▶ [Aim of the exercise]
Transcribe all of the records word for word, please, omitting the pictures.
Start of Data for the task
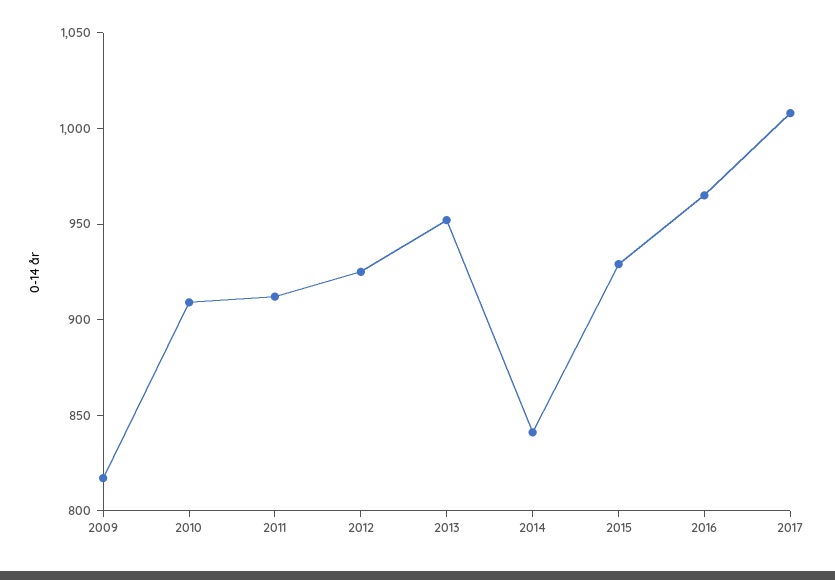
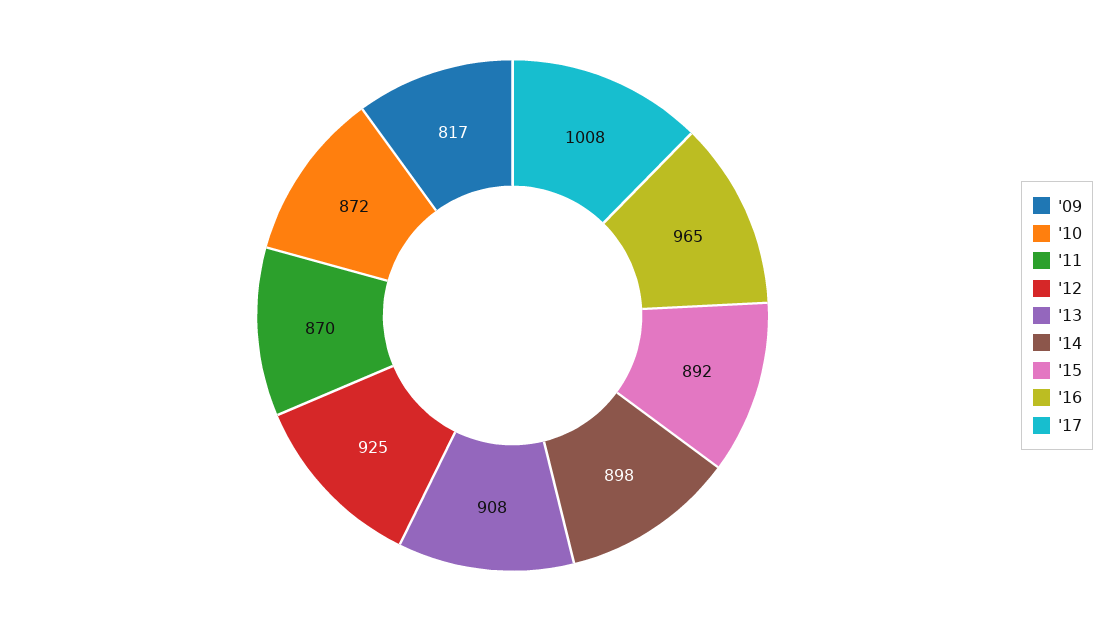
  {
    "2009": 817,
-   "2010": 910,
+   "2010": 872,
-   "2011": 910,
+   "2011": 870,
    "2012": 925,
-   "2013": 950,
+   "2013": 908,
-   "2014": 840,
+   "2014": 898,
-   "2015": 930,
+   "2015": 892,
    "2016": 965,
    "2017": 1008
  }

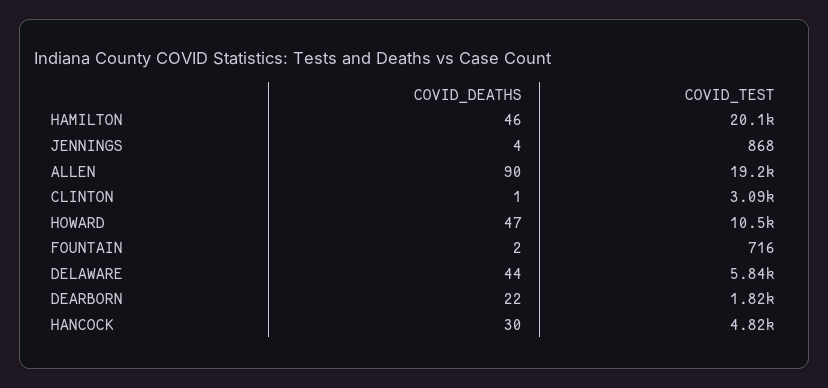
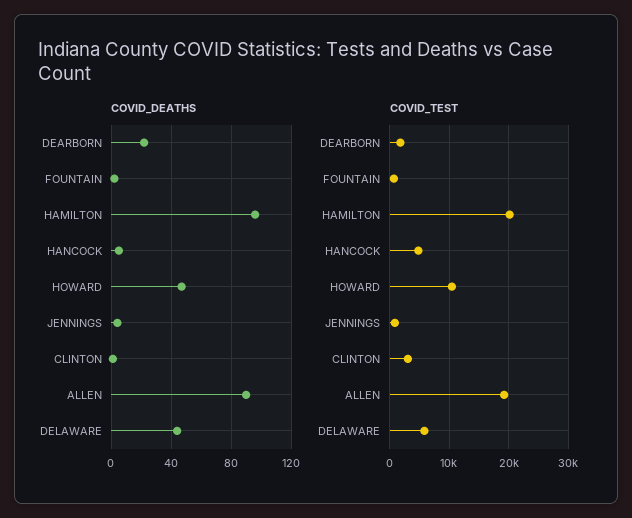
  {
    "COVID_DEATHS": {
-     "HAMILTON": 46,
+     "HAMILTON": 95,
      "JENNINGS": 4,
      "ALLEN": 90,
      "CLINTON": 1,
      "HOWARD": 47,
      "FOUNTAIN": 2,
      "DELAWARE": 44,
      "DEARBORN": 22,
-     "HANCOCK": 30
+     "HANCOCK": 5
    },
    "COVID_TEST": {
      "HAMILTON": 20100,
      "JENNINGS": 868,
      "ALLEN": 19200,
      "CLINTON": 3090,
      "HOWARD": 10500,
      "FOUNTAIN": 716,
      "DELAWARE": 5840,
      "DEARBORN": 1820,
      "HANCOCK": 4820
    }
  }

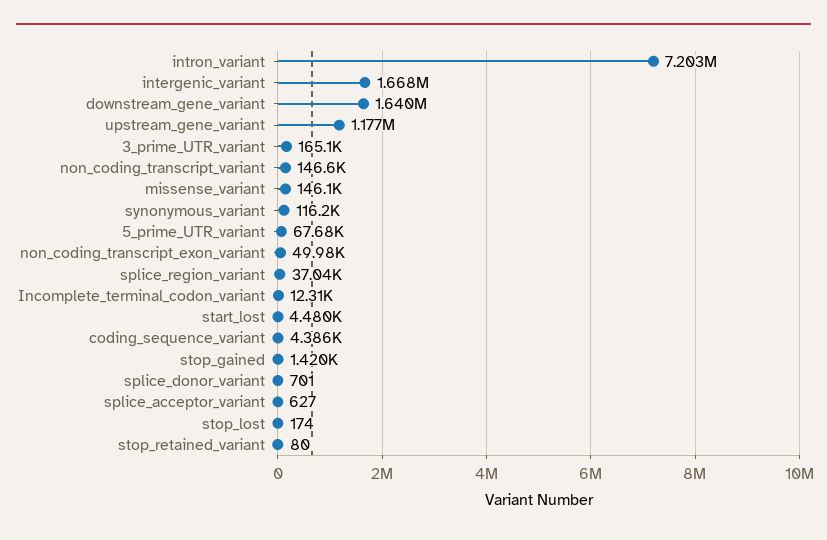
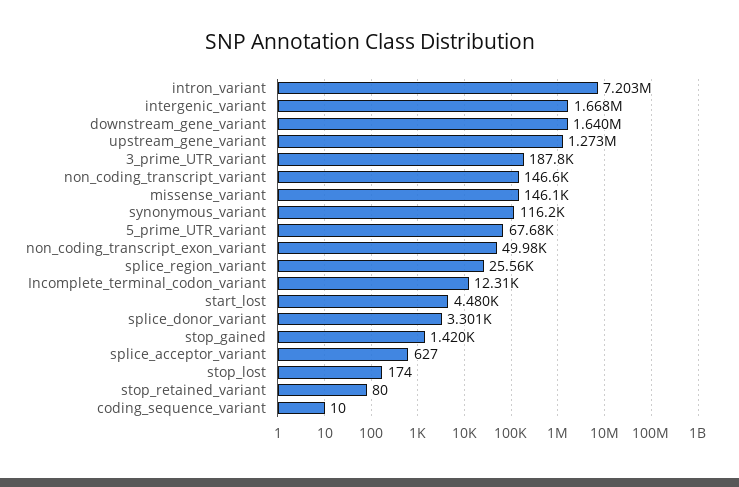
  {
    "intron_variant": 7203000,
    "intergenic_variant": 1668000,
    "downstream_gene_variant": 1640000,
-   "upstream_gene_variant": 1177000,
+   "upstream_gene_variant": 1273000,
-   "3_prime_UTR_variant": 165100,
+   "3_prime_UTR_variant": 187800,
    "non_coding_transcript_variant": 146600,
    "missense_variant": 146100,
    "synonymous_variant": 116200,
    "5_prime_UTR_variant": 67680,
    "non_coding_transcript_exon_variant": 49980,
-   "splice_region_variant": 37040,
+   "splice_region_variant": 25560,
    "Incomplete_terminal_codon_variant": 12310,
    "start_lost": 4480,
-   "coding_sequence_variant": 4386,
+   "coding_sequence_variant": 10,
    "stop_gained": 1420,
-   "splice_donor_variant": 701,
+   "splice_donor_variant": 3301,
    "splice_acceptor_variant": 627,
    "stop_lost": 174,
    "stop_retained_variant": 80
  }

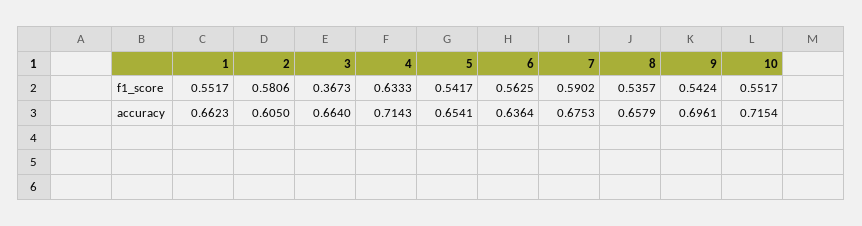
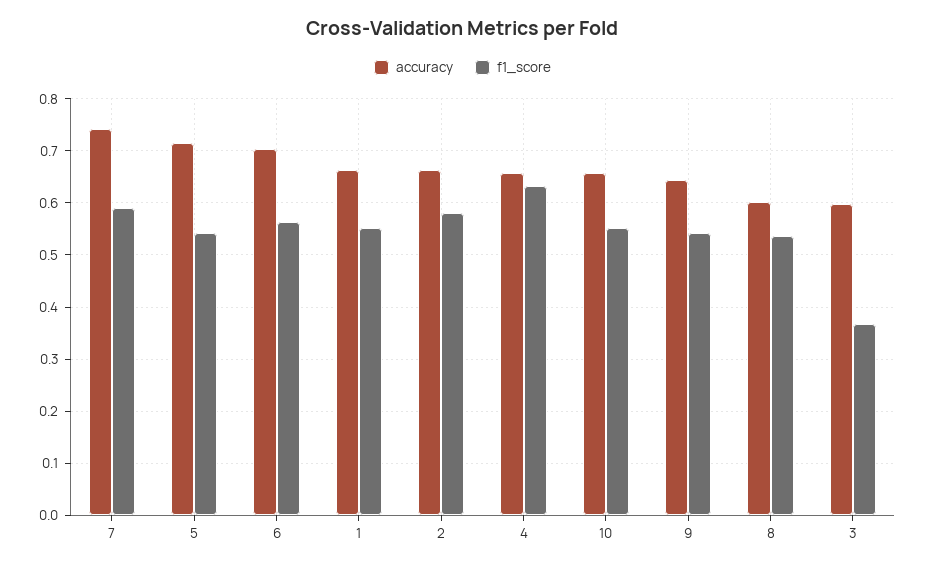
  {
    "f1_score": {
      "1": 0.5517,
      "2": 0.5806,
      "3": 0.3673,
      "4": 0.6333,
      "5": 0.5417,
      "6": 0.5625,
      "7": 0.5902,
      "8": 0.5357,
      "9": 0.5424,
      "10": 0.5517
    },
    "accuracy": {
      "1": 0.6623,
-     "2": 0.605,
+     "2": 0.66,
-     "3": 0.664,
+     "3": 0.6,
-     "4": 0.7143,
+     "4": 0.66,
-     "5": 0.6541,
+     "5": 0.72,
-     "6": 0.6364,
+     "6": 0.7,
-     "7": 0.6753,
+     "7": 0.74,
-     "8": 0.6579,
+     "8": 0.6,
-     "9": 0.6961,
+     "9": 0.64,
-     "10": 0.7154
+     "10": 0.66
    }
  }

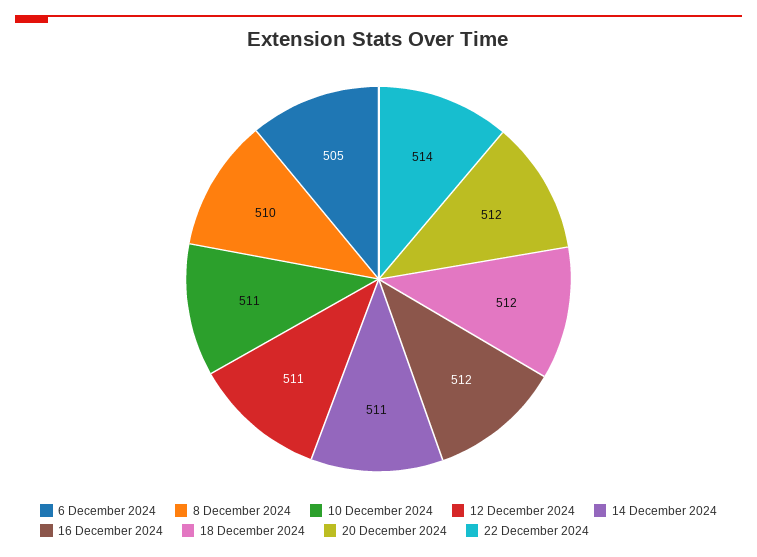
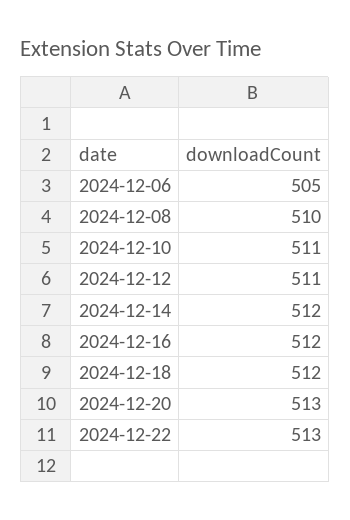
  {
    "6 December 2024": 505,
    "8 December 2024": 510,
    "10 December 2024": 511,
    "12 December 2024": 511,
-   "14 December 2024": 511,
+   "14 December 2024": 512,
    "16 December 2024": 512,
    "18 December 2024": 512,
-   "20 December 2024": 512,
+   "20 December 2024": 513,
-   "22 December 2024": 514
+   "22 December 2024": 513
  }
End of Data for the task
▶ [Answer space]
  {
    "2009": 817,
-   "2010": 910,
+   "2010": 872,
-   "2011": 910,
+   "2011": 870,
    "2012": 925,
-   "2013": 950,
+   "2013": 908,
-   "2014": 840,
+   "2014": 898,
-   "2015": 930,
+   "2015": 892,
    "2016": 965,
    "2017": 1008
  }

  {
    "COVID_DEATHS": {
-     "HAMILTON": 46,
+     "HAMILTON": 95,
      "JENNINGS": 4,
      "ALLEN": 90,
      "CLINTON": 1,
      "HOWARD": 47,
      "FOUNTAIN": 2,
      "DELAWARE": 44,
      "DEARBORN": 22,
-     "HANCOCK": 30
+     "HANCOCK": 5
    },
    "COVID_TEST": {
      "HAMILTON": 20100,
      "JENNINGS": 868,
      "ALLEN": 19200,
      "CLINTON": 3090,
      "HOWARD": 10500,
      "FOUNTAIN": 716,
      "DELAWARE": 5840,
      "DEARBORN": 1820,
      "HANCOCK": 4820
    }
  }

  {
    "intron_variant": 7203000,
    "intergenic_variant": 1668000,
    "downstream_gene_variant": 1640000,
-   "upstream_gene_variant": 1177000,
+   "upstream_gene_variant": 1273000,
-   "3_prime_UTR_variant": 165100,
+   "3_prime_UTR_variant": 187800,
    "non_coding_transcript_variant": 146600,
    "missense_variant": 146100,
    "synonymous_variant": 116200,
    "5_prime_UTR_variant": 67680,
    "non_coding_transcript_exon_variant": 49980,
-   "splice_region_variant": 37040,
+   "splice_region_variant": 25560,
    "Incomplete_terminal_codon_variant": 12310,
    "start_lost": 4480,
-   "coding_sequence_variant": 4386,
+   "coding_sequence_variant": 10,
    "stop_gained": 1420,
-   "splice_donor_variant": 701,
+   "splice_donor_variant": 3301,
    "splice_acceptor_variant": 627,
    "stop_lost": 174,
    "stop_retained_variant": 80
  }

  {
    "f1_score": {
      "1": 0.5517,
      "2": 0.5806,
      "3": 0.3673,
      "4": 0.6333,
      "5": 0.5417,
      "6": 0.5625,
      "7": 0.5902,
      "8": 0.5357,
      "9": 0.5424,
      "10": 0.5517
    },
    "accuracy": {
      "1": 0.6623,
-     "2": 0.605,
+     "2": 0.66,
-     "3": 0.664,
+     "3": 0.6,
-     "4": 0.7143,
+     "4": 0.66,
-     "5": 0.6541,
+     "5": 0.72,
-     "6": 0.6364,
+     "6": 0.7,
-     "7": 0.6753,
+     "7": 0.74,
-     "8": 0.6579,
+     "8": 0.6,
-     "9": 0.6961,
+     "9": 0.64,
-     "10": 0.7154
+     "10": 0.66
    }
  }

  {
    "6 December 2024": 505,
    "8 December 2024": 510,
    "10 December 2024": 511,
    "12 December 2024": 511,
-   "14 December 2024": 511,
+   "14 December 2024": 512,
    "16 December 2024": 512,
    "18 December 2024": 512,
-   "20 December 2024": 512,
+   "20 December 2024": 513,
-   "22 December 2024": 514
+   "22 December 2024": 513
  }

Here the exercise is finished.